In the records below, take the lines from the one containing "1. A good conscience." through the one containing "3. The abused conscience." and rewrite them with every "conscience" changed to "awareness", leaving everything else unchanged.

### Dataset records

* * * *

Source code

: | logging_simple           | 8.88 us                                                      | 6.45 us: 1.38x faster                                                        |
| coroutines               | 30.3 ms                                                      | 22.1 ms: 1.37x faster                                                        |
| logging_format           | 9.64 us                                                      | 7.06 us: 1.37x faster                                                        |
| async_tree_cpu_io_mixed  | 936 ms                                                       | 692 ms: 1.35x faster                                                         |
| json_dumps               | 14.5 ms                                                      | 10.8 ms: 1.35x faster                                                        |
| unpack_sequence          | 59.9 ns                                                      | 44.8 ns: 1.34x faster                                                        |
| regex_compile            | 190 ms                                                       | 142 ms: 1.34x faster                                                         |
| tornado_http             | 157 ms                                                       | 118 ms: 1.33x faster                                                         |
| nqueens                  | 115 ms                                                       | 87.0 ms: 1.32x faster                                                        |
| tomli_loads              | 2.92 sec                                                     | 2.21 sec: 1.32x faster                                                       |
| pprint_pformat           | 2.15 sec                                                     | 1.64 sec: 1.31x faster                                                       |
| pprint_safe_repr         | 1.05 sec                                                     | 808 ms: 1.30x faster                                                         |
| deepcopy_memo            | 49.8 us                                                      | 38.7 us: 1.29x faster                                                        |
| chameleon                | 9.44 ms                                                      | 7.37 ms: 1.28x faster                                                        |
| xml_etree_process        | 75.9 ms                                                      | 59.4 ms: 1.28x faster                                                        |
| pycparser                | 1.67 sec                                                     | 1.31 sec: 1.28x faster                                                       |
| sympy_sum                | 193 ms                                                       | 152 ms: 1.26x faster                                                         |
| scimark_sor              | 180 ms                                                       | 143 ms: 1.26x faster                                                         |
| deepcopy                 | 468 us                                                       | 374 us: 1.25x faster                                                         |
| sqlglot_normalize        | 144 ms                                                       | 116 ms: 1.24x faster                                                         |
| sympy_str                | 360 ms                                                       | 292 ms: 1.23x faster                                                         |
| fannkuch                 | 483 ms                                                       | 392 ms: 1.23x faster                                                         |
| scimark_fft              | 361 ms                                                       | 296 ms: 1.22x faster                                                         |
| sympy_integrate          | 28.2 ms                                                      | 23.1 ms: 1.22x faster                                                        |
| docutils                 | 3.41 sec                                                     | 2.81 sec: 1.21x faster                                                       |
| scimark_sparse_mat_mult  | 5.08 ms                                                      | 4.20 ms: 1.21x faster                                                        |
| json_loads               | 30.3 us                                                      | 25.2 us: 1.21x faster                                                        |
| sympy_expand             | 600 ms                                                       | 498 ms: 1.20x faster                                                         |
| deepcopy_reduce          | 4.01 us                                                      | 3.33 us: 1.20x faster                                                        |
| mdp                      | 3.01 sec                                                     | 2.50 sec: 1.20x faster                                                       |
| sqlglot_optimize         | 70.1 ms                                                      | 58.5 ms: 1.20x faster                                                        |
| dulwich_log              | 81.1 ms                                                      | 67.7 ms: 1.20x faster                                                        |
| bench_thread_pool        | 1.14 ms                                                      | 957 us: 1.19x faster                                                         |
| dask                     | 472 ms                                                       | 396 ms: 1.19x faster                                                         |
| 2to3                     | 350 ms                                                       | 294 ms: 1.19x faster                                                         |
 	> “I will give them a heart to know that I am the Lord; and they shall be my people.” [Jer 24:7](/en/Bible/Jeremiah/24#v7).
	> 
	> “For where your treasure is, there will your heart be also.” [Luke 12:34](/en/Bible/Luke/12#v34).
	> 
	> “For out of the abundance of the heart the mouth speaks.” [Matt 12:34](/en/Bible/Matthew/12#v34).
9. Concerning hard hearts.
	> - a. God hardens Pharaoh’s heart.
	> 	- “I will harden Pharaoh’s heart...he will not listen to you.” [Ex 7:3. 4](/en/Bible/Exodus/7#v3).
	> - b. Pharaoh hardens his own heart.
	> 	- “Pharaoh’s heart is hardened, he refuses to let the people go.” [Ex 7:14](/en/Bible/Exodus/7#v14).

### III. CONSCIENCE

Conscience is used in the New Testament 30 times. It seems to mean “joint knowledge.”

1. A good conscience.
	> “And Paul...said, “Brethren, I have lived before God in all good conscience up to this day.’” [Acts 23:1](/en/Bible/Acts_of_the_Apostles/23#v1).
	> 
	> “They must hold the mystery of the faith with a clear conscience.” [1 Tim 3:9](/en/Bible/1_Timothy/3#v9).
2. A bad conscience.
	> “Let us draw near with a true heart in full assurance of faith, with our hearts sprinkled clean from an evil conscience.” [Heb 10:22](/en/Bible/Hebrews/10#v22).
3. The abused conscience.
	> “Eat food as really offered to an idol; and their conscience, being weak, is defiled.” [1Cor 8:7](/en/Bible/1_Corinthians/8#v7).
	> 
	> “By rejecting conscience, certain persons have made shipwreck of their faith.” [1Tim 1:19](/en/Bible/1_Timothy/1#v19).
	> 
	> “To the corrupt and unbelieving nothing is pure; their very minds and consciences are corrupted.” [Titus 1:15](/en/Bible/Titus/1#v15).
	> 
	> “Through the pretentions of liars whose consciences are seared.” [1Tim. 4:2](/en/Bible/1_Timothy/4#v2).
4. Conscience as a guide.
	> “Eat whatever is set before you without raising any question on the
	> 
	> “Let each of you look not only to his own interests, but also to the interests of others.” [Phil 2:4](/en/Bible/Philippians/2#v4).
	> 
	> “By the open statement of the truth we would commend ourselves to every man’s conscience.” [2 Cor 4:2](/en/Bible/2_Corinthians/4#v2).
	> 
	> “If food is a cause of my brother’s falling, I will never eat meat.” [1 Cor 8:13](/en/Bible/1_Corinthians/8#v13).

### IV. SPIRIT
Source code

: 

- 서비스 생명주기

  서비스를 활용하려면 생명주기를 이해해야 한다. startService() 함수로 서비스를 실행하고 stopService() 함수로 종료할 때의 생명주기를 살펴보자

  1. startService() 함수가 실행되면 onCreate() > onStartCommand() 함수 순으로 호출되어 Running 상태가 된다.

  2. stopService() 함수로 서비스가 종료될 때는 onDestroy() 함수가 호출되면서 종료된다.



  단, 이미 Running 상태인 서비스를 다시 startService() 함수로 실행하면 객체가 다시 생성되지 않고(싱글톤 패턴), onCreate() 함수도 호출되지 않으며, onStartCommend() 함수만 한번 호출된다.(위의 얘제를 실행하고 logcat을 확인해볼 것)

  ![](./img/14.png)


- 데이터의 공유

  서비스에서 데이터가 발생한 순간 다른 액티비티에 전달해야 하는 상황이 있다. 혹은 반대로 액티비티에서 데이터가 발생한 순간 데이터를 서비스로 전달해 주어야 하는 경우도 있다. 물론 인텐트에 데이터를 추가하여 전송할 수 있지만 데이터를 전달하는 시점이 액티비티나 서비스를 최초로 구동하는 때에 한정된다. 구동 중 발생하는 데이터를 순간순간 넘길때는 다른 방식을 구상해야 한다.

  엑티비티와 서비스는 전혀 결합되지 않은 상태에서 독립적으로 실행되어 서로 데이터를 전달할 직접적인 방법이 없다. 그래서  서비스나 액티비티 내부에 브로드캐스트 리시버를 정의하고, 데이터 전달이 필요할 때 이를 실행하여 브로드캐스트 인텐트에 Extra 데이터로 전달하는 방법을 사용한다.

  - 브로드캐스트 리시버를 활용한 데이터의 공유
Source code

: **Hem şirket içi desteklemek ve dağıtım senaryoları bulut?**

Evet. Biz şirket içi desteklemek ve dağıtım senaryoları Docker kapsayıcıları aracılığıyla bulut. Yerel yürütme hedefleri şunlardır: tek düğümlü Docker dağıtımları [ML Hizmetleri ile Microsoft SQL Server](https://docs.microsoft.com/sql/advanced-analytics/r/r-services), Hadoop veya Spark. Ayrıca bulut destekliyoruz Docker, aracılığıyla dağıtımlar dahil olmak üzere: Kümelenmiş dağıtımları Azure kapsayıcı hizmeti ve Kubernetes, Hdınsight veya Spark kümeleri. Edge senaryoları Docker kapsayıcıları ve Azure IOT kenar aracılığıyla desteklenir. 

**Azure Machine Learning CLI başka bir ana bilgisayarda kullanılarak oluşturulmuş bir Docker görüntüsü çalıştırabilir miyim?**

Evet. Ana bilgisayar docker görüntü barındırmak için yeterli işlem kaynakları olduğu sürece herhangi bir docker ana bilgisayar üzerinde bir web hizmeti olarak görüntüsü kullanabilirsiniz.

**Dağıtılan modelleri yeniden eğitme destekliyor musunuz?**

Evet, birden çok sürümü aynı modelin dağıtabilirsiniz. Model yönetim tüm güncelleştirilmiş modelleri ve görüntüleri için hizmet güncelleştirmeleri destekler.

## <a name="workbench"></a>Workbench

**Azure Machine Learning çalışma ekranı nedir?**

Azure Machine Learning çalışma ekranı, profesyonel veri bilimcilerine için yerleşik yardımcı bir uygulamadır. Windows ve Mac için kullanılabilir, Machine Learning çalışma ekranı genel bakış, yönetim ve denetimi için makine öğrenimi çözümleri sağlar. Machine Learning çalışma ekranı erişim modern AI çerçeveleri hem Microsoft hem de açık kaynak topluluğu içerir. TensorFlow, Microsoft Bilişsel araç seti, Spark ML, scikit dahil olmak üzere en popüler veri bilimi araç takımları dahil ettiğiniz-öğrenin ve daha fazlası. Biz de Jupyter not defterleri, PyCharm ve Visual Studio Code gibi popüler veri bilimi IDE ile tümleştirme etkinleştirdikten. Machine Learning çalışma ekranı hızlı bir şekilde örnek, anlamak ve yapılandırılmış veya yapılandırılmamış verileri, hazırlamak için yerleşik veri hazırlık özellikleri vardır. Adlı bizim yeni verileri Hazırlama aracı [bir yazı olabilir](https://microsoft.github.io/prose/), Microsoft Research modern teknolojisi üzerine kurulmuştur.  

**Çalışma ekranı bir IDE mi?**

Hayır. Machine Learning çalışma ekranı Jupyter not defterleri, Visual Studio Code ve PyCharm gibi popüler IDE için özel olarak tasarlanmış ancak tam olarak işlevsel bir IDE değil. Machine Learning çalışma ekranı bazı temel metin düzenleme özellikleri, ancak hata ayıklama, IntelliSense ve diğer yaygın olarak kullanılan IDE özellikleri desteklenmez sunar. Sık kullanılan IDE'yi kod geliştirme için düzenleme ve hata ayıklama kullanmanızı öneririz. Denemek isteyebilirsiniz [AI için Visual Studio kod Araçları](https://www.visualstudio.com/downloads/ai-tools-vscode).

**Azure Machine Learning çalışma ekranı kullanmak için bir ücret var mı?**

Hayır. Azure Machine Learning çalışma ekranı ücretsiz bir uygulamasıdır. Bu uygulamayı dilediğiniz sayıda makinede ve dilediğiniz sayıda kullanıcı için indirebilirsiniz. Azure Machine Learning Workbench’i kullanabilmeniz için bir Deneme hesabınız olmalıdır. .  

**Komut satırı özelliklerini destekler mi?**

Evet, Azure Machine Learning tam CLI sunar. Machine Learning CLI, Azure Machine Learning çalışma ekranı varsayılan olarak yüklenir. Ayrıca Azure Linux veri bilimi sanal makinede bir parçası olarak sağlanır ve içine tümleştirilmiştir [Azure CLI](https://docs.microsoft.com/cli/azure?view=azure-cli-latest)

* * * *

### Answer for the task
1. A good awareness.
	> “And Paul...said, “Brethren, I have lived before God in all good awareness up to this day.’” [Acts 23:1](/en/Bible/Acts_of_the_Apostles/23#v1).
	> 
	> “They must hold the mystery of the faith with a clear awareness.” [1 Tim 3:9](/en/Bible/1_Timothy/3#v9).
2. A bad awareness.
	> “Let us draw near with a true heart in full assurance of faith, with our hearts sprinkled clean from an evil awareness.” [Heb 10:22](/en/Bible/Hebrews/10#v22).
3. The abused awareness.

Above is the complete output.